Last May, Erdogan took legal action against Dogan for apparently insulting and threatening him in an online story headlined: "World in shock: Death sentence for president who won 52 percent of the vote."
Erdogan’s case argued that the headline was “threatening him with the death penalty handed down to former president of Egypt, Mohamed Morsi”.
The Muslim Brotherhood leader was sentenced to death last June over charges of espionage and a mass jailbreak incident in 2011 during demonstrations that removed the then Egyptian leader, Hosni Mubarak.
Erdogan, Turkey's 12th President, was elected on August 10, 2014, also with around 52 percent of the vote.
The Turkish leader’s case accused the newspaper of “insulting and threatening a president”, “inciting the public to armed action against the Turkish Republic”, “praising the crime and the offender” and of working “to demolish the constitutional order”.

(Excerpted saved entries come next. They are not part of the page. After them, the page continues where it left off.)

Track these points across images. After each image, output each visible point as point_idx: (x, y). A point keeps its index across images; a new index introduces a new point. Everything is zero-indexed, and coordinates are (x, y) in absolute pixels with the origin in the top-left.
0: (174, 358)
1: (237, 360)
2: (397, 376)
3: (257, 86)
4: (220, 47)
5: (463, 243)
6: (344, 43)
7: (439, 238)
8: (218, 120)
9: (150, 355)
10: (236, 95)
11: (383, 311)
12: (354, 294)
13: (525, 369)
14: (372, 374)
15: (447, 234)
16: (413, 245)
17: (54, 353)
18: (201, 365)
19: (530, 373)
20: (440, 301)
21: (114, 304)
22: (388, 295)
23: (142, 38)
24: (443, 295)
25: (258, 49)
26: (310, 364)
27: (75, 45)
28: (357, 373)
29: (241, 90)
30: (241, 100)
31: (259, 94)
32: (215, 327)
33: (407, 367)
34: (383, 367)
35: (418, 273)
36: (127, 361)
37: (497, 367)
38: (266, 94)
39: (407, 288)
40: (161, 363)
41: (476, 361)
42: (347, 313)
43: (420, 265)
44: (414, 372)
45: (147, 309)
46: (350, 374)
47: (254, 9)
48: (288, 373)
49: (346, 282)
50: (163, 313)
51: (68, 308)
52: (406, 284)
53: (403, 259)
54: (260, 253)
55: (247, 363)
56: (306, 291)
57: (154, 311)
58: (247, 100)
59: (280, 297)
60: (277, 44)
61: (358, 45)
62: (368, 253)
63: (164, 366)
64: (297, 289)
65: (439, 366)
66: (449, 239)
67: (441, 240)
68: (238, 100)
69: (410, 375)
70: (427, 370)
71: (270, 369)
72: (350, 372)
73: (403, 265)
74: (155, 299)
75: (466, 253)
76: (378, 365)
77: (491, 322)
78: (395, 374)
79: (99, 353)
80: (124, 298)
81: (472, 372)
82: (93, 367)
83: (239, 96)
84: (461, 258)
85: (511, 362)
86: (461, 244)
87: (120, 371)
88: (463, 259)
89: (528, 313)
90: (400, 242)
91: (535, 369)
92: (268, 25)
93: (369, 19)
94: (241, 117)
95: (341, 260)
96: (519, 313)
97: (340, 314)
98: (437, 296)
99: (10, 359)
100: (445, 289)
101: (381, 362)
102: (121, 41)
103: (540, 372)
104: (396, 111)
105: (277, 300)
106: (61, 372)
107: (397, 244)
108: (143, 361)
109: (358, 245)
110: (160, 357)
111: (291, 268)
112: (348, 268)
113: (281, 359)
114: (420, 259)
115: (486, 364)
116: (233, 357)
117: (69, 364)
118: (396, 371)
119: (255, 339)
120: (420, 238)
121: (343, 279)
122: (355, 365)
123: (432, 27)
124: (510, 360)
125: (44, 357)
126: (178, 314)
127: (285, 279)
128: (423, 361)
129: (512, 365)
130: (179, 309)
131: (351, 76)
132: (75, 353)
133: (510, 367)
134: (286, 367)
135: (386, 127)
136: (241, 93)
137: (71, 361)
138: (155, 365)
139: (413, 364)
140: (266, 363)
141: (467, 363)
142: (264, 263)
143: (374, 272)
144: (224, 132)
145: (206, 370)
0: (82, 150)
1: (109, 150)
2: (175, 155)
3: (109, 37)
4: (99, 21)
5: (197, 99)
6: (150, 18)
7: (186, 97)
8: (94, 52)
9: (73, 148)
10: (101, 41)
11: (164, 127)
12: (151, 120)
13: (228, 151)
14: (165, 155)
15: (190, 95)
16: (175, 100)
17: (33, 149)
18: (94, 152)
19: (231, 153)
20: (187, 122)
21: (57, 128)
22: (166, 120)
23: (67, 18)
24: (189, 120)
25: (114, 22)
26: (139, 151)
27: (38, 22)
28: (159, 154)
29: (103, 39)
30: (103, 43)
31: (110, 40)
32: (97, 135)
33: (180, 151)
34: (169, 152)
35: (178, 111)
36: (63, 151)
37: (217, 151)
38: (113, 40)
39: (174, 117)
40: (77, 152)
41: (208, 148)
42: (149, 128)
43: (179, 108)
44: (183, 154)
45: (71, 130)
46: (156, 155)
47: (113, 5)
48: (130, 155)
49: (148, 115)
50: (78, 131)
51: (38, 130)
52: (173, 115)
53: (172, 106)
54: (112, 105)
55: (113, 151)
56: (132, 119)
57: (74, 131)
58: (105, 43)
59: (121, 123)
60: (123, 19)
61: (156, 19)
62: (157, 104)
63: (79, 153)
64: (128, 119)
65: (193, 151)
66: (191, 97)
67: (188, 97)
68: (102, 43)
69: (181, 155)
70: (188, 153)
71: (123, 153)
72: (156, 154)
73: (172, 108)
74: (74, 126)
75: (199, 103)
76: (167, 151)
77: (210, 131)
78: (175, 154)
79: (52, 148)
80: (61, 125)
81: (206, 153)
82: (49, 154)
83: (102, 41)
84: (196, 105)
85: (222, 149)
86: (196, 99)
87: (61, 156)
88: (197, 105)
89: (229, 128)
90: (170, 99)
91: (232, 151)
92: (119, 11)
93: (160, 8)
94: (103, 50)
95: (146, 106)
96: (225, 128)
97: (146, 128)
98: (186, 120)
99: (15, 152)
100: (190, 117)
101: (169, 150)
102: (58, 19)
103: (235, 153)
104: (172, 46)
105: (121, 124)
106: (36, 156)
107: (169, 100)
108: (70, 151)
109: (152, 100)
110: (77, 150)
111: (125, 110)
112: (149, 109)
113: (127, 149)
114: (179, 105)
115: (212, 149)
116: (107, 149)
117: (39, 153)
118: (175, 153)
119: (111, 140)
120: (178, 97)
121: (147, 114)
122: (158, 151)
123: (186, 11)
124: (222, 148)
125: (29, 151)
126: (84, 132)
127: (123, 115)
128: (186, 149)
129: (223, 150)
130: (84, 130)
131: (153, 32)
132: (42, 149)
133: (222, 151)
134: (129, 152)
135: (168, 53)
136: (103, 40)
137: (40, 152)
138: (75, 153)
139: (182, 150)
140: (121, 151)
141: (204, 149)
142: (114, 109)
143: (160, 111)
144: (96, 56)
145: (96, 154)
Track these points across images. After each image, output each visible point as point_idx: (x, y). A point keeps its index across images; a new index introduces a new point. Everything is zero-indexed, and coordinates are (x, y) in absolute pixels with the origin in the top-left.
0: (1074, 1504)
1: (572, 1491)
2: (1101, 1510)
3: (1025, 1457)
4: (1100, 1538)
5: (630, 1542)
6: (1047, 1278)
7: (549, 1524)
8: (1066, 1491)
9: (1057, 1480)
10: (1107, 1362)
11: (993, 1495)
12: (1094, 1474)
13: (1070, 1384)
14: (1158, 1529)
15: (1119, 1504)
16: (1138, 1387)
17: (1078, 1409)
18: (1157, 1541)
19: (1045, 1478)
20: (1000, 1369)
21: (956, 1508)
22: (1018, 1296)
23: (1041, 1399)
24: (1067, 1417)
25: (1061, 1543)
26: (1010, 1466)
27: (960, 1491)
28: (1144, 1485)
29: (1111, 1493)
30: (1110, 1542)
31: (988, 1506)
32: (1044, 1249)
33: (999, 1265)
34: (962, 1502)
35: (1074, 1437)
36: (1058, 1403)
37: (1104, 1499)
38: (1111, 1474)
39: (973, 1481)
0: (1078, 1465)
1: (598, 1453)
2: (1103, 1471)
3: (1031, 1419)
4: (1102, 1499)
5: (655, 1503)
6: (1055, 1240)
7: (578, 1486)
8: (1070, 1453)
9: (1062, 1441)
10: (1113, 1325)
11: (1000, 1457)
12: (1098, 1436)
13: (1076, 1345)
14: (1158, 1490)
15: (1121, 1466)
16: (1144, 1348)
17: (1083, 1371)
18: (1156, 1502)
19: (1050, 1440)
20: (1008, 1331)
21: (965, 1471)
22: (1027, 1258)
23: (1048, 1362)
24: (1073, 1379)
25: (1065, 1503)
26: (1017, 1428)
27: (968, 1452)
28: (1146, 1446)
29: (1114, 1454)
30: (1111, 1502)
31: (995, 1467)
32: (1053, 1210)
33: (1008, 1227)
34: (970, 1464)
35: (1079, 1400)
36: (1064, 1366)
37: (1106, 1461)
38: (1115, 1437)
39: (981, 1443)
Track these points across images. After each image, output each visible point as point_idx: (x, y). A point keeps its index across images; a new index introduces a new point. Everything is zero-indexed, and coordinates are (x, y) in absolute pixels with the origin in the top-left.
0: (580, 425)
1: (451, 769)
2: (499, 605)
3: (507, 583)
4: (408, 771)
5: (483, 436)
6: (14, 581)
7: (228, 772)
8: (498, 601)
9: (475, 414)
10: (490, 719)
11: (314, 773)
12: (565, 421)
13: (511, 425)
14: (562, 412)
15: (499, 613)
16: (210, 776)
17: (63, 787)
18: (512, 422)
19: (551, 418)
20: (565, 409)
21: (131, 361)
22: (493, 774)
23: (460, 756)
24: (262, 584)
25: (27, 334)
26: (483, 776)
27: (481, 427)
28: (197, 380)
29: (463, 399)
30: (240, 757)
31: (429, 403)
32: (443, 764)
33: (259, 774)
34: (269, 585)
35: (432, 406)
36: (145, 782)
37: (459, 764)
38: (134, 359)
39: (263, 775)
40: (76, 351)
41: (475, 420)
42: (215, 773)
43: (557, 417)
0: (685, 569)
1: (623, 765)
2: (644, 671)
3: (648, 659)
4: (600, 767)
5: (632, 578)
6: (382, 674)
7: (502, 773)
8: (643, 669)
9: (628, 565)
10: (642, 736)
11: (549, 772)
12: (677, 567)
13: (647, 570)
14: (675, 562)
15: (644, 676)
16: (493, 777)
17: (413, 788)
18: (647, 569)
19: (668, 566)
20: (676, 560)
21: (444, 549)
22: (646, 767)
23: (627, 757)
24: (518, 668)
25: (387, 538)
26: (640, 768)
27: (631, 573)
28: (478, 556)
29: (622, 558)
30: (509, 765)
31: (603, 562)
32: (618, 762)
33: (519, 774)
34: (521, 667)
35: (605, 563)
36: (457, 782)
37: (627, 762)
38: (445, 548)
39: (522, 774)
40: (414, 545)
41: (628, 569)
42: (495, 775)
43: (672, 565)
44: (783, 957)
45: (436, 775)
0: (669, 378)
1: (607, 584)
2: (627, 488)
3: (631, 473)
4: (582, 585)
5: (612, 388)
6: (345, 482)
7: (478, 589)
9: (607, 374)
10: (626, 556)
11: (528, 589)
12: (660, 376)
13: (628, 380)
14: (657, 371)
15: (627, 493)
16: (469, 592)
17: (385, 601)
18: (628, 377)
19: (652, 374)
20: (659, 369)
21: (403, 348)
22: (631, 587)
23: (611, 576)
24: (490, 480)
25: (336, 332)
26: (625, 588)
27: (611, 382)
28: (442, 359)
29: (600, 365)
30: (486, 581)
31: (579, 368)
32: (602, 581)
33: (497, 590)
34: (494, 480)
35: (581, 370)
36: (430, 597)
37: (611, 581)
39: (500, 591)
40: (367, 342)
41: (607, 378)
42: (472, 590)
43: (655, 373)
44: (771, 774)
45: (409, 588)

However, according to today’s verdict, the Hurriyet story was published with a video of Erdogan criticizing the death penalty handed down to Morsi, with an accompanying headline: "First reaction from Erdogan to death sentence in Egypt."
The prosecutor, Mustafa Gokay, said that the story was within the framework of freedom of the press and that there was an overall lack of evidence on which to file a criminal case.